Pictured people or hands with joints -
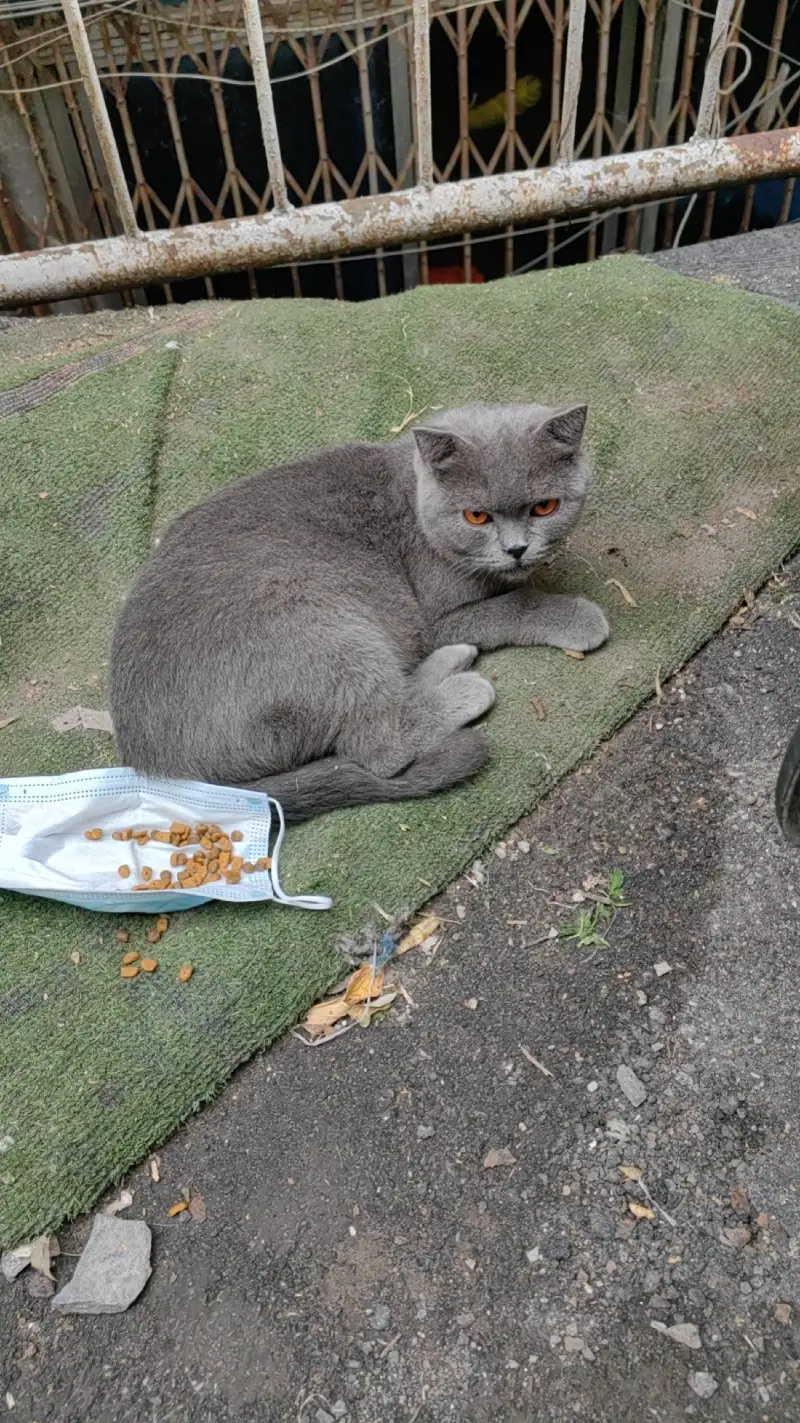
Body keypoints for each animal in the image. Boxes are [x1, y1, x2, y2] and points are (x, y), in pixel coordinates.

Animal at [108, 401, 606, 825]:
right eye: (476, 517)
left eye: (545, 507)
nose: (517, 549)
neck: (415, 502)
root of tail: (160, 774)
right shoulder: (438, 614)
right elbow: (517, 602)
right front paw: (577, 616)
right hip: (321, 625)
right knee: (379, 742)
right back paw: (465, 688)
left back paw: (449, 663)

Activity - Exactly the lines from the one that holds "root of tail: (160, 774)" through the final line of the records above should be written out, and only those.

Output -
root of tail: (160, 774)
right shoulder: (438, 614)
right elbow: (517, 602)
right front paw: (577, 616)
right hip: (321, 625)
right knee: (379, 742)
right back paw: (465, 688)
left back paw: (449, 663)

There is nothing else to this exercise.